### EXERCISE GOAL
Go through the listing below and output exactly the line with "to-day (24th April), in", the line with "key drivers of", and each line between; omit the rest.

◆ ◆ ◆

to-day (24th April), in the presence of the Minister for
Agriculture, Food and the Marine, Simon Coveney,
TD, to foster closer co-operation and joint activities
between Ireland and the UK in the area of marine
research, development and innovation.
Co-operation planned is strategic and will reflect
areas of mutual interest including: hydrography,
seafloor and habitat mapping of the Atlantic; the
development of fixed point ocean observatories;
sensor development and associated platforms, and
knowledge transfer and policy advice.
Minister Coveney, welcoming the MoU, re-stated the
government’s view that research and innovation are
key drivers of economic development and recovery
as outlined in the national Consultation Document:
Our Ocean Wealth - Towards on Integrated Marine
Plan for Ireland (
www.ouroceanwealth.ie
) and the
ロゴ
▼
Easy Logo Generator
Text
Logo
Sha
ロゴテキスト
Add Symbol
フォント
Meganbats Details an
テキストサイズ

◆ ◆ ◆

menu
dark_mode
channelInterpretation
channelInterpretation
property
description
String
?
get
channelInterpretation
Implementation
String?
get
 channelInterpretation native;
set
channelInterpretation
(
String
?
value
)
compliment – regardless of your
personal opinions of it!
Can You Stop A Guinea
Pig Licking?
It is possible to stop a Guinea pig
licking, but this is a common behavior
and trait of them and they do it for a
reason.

◆ ◆ ◆

### RESPONSE BOX
to-day (24th April), in the presence of the Minister for
Agriculture, Food and the Marine, Simon Coveney,
TD, to foster closer co-operation and joint activities
between Ireland and the UK in the area of marine
research, development and innovation.
Co-operation planned is strategic and will reflect
areas of mutual interest including: hydrography,
seafloor and habitat mapping of the Atlantic; the
development of fixed point ocean observatories;
sensor development and associated platforms, and
knowledge transfer and policy advice.
Minister Coveney, welcoming the MoU, re-stated the
government’s view that research and innovation are
key drivers of economic development and recovery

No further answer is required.